Proxy Statement
Executive Compensation

Introduction

The Human Resources Committee oversees the development and implementation of the total compensation program for Verizon’s named executive officers. Throughout the discussion and analysis of compensation, we refer to the Board of Directors as the Board and the Human Resources Committee as the Committee.

During 2008, Verizon’s named executive officers were:

 

Ivan G. Seidenberg

Chairman and Chief Executive Officer

 

Dennis F. Strigl

President and Chief Operating Officer

 

William P. Barr*

Executive Vice President

 

Doreen A. Toben

Executive Vice President and Chief Financial Officer

 

Lowell C. McAdam

Executive Vice President and President and Chief Executive Officer of

 

 

 

Verizon Wireless Joint Venture

* Mr. Barr also served as General Counsel of the Company until November 6, 2008.

Company Performance

Under the leadership of this management team, Verizon reported strong financial and operating results in 2008. Highlights of the Company’s 2008 performance include the following:

  • $2.54 in adjusted earnings per share;
  • $6.4 billion in net income;
  • $97.4 billion in consolidated total revenue;
  • 5.8 million wireless net retail customer additions (non-acquisition related) — industry-leading results; and
  • 2.5 million in FiOS broadband customers and 1.9 million in FiOS video customers at year-end.

Also, during 2008:

  • Verizon increased its stock dividend by 7%; and
  • Verizon’s total return for 2008 ranked 108th among the companies in the Standard & Poor’s 500 Index, 2nd among the Industry Peers and 10th among the Related Dow Peers.
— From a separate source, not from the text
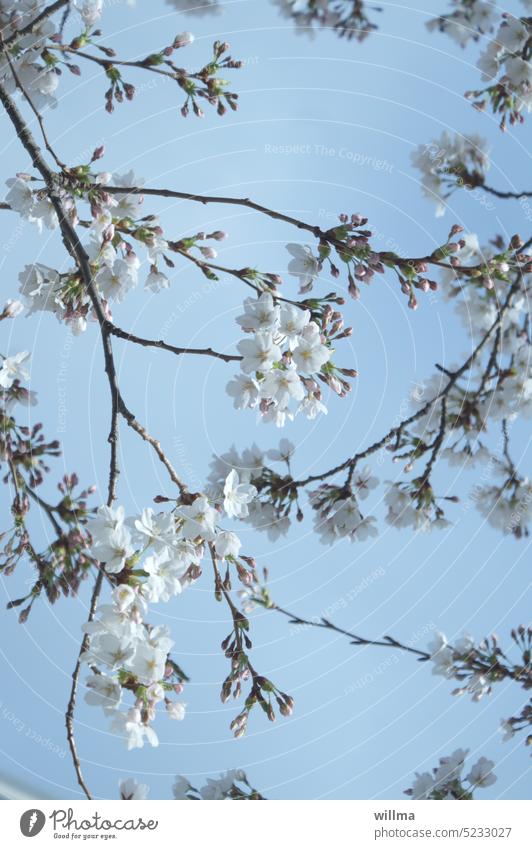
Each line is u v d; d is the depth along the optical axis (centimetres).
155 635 189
For the three-year period ending on December 31, 2008, Verizon’s stock delivered a total return of positive 35%, which compared to a total return of negative 23% for the Standard and Poor’s 500 Index, negative 21% median total return for the Industry Peers and negative 12% median total return for the Related Dow Peers over the same three-year period. The Industry Peers are described on page 36 and the Related Dow Peers are described on pages 30-31.
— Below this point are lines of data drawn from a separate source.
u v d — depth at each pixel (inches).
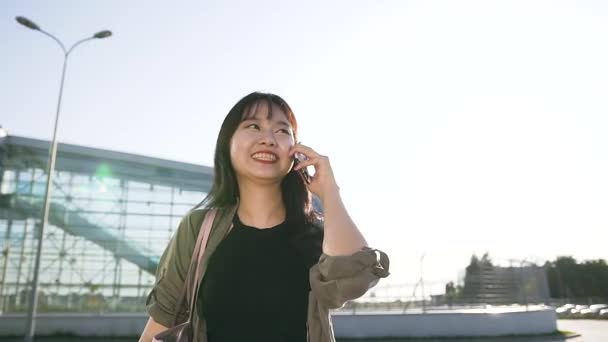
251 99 68.7
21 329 696.4
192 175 960.3
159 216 923.4
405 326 756.6
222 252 62.2
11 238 839.1
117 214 901.8
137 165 925.2
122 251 890.1
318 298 56.4
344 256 53.4
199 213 66.5
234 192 67.1
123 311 830.5
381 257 56.4
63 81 657.0
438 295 847.7
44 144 865.5
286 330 58.6
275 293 59.2
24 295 815.7
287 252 62.5
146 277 891.4
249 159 63.9
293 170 69.4
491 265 860.6
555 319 826.2
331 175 62.1
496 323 778.2
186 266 63.9
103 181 907.4
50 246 853.8
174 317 64.5
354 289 52.7
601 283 2316.7
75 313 779.4
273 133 66.0
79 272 855.7
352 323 748.0
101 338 694.5
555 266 2417.6
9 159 863.7
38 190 872.9
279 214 67.5
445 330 759.7
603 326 1047.0
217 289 59.9
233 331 58.7
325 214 58.6
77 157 890.7
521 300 861.2
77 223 877.8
Role and Function of the Compensation Committee

The Committee oversees all aspects of the compensation program for Verizon’s named executive officers. In addition, the independent members of the Board approve all decisions relating to the CEO’s compensation after reviewing and considering the Committee’s evaluation and recommendations. The Committee evaluates and approves each element of the other named executive officers’ compensation.
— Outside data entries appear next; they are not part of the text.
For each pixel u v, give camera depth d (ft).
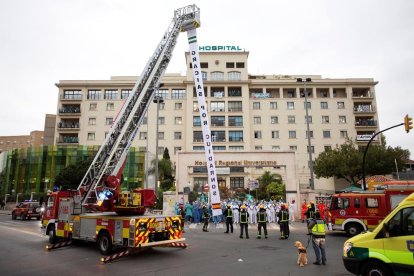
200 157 99.35
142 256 38.11
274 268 31.53
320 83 212.02
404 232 22.72
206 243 48.42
The Committee has the sole authority to retain and to terminate a compensation consultant and to approve the consultant’s fees and all other terms of the engagement. The Committee has retained Pearl Meyer & Partners as its consultant. In the discussion and analysis of compensation, we refer to the compensation consultant as the Consultant. The Consultant advises the Committee on all matters related to the compensation of the named executive officers and assists the Committee in interpreting data it receives from the Company and the Consultant. The Consultant participates in all Committee meetings. The Committee holds an executive session with the Consultant each time it meets. No members of management are present at the executive sessions.

The Committee’s policy does not permit its Consultant to do any work for the Company while that firm is acting as the Committee’s consultant. In compliance with the terms of this policy, Pearl Meyer & Partners has not performed any work for the Company since the date it was retained by the Committee.

The Committee makes an independent determination on all matters related to the compensation of the named executive officers. In making its determination, the Committee may seek the CEO’s views on whether the existing compensation policies and practices continue to support the Company’s business objectives, the applicable performance goals, the Company’s performance and the contributions of the other named executive officers to that performance.

The Committee may also consult with the Executive Vice President of Human Resources on matters related to the design, administration and operation of the Company’s compensation program. The Committee has delegated administrative responsibilities for implementing its decisions on compensation and benefits matters to the Executive Vice President of Human Resources. He reports to the Committee on the actions he has taken under this delegation.

At the request of the Committee, management and the Consultant have engaged in an ongoing dialogue with large institutional investors about the design and operation of Verizon’s executive compensation program. In addition, the Committee regularly monitors best practices and emerging trends in executive compensation. After taking into account these discussions and this information, the Committee determines whether it should make changes to the compensation program. The new policies that went into effect in 2008 are described below.